### Task objective
Read through the material below and find each line that has the word "SALIM"; copy it.

### Data
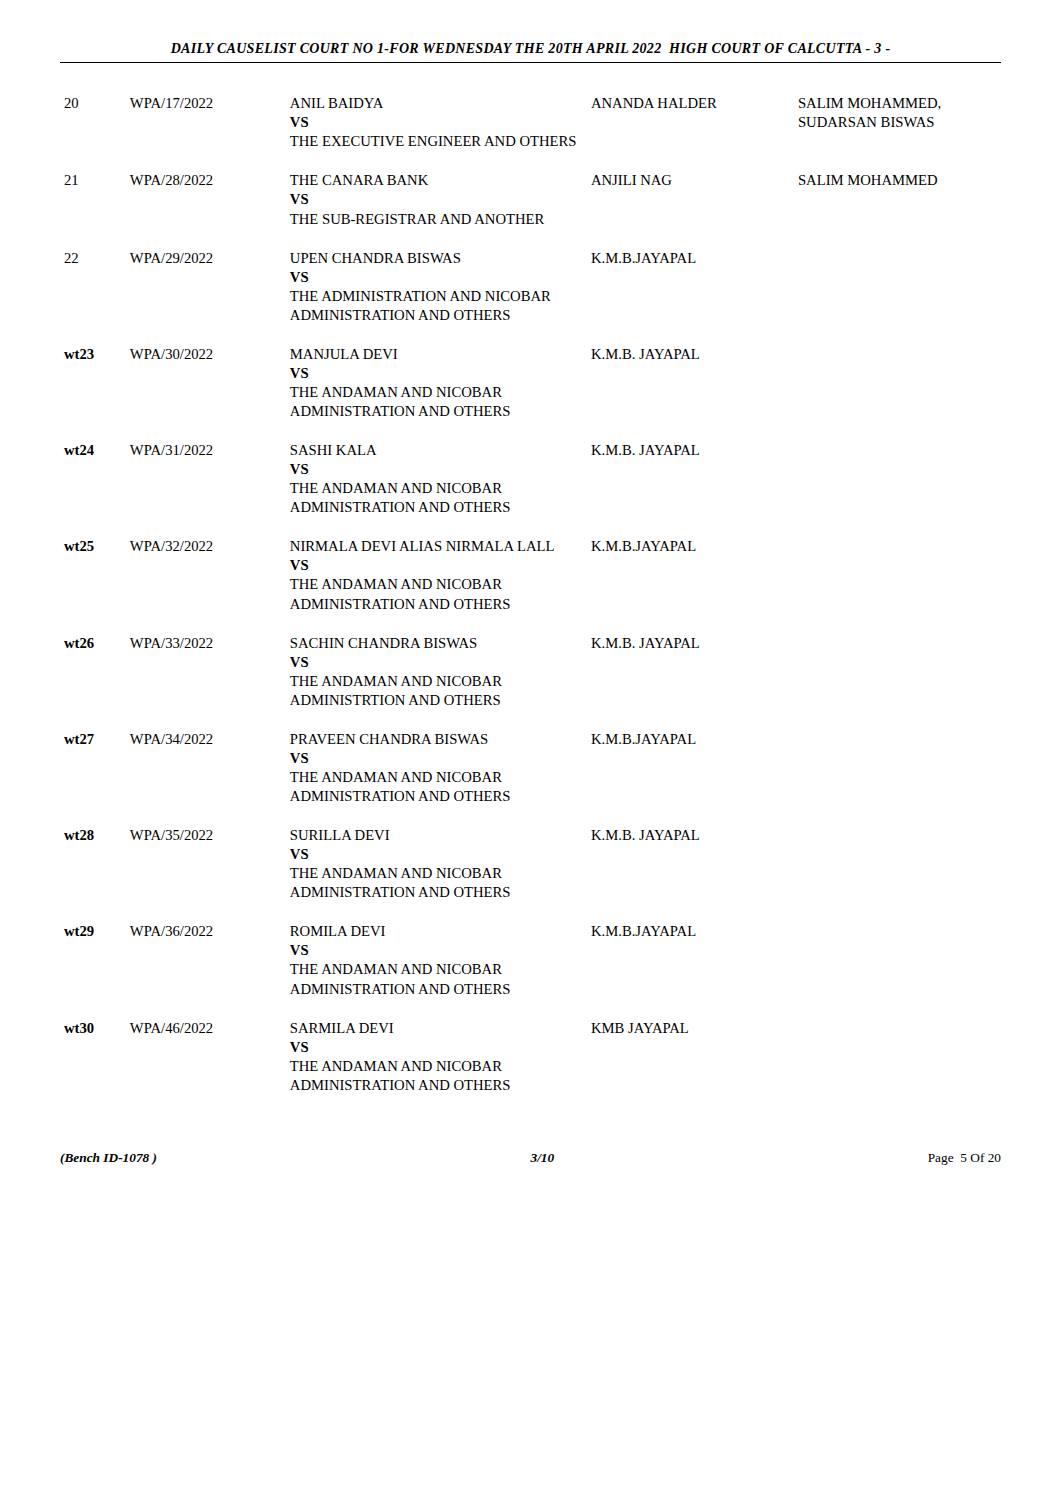DAILY CAUSELIST COURT NO 1-FOR WEDNESDAY THE 20TH APRIL 2022 HIGH COURT OF CALCUTTA - 3 -
| 20 | WPA/17/2022 | ANIL BAIDYA VS THE EXECUTIVE ENGINEER AND OTHERS | ANANDA HALDER | SALIM MOHAMMED, SUDARSAN BISWAS |
| 21 | WPA/28/2022 | THE CANARA BANK VS THE SUB-REGISTRAR AND ANOTHER | ANJILI NAG | SALIM MOHAMMED |
| 22 | WPA/29/2022 | UPEN CHANDRA BISWAS VS THE ADMINISTRATION AND NICOBAR ADMINISTRATION AND OTHERS | K.M.B.JAYAPAL | |
| wt23 | WPA/30/2022 | MANJULA DEVI VS THE ANDAMAN AND NICOBAR ADMINISTRATION AND OTHERS | K.M.B. JAYAPAL | |
| wt24 | WPA/31/2022 | SASHI KALA VS THE ANDAMAN AND NICOBAR ADMINISTRATION AND OTHERS | K.M.B. JAYAPAL | |
| wt25 | WPA/32/2022 | NIRMALA DEVI ALIAS NIRMALA LALL VS THE ANDAMAN AND NICOBAR ADMINISTRATION AND OTHERS | K.M.B.JAYAPAL | |
| wt26 | WPA/33/2022 | SACHIN CHANDRA BISWAS VS THE ANDAMAN AND NICOBAR ADMINISTRTION AND OTHERS | K.M.B. JAYAPAL | |
| wt27 | WPA/34/2022 | PRAVEEN CHANDRA BISWAS VS THE ANDAMAN AND NICOBAR ADMINISTRATION AND OTHERS | K.M.B.JAYAPAL | |
| wt28 | WPA/35/2022 | SURILLA DEVI VS THE ANDAMAN AND NICOBAR ADMINISTRATION AND OTHERS | K.M.B. JAYAPAL | |
| wt29 | WPA/36/2022 | ROMILA DEVI VS THE ANDAMAN AND NICOBAR ADMINISTRATION AND OTHERS | K.M.B.JAYAPAL | |
| wt30 | WPA/46/2022 | SARMILA DEVI VS THE ANDAMAN AND NICOBAR ADMINISTRATION AND OTHERS | KMB JAYAPAL | |
(Bench ID-1078 )
3/10
Page 5 Of 20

### Written reply
| 20 | WPA/17/2022 | ANIL BAIDYA VS THE EXECUTIVE ENGINEER AND OTHERS | ANANDA HALDER | SALIM MOHAMMED, SUDARSAN BISWAS |
| 21 | WPA/28/2022 | THE CANARA BANK VS THE SUB-REGISTRAR AND ANOTHER | ANJILI NAG | SALIM MOHAMMED |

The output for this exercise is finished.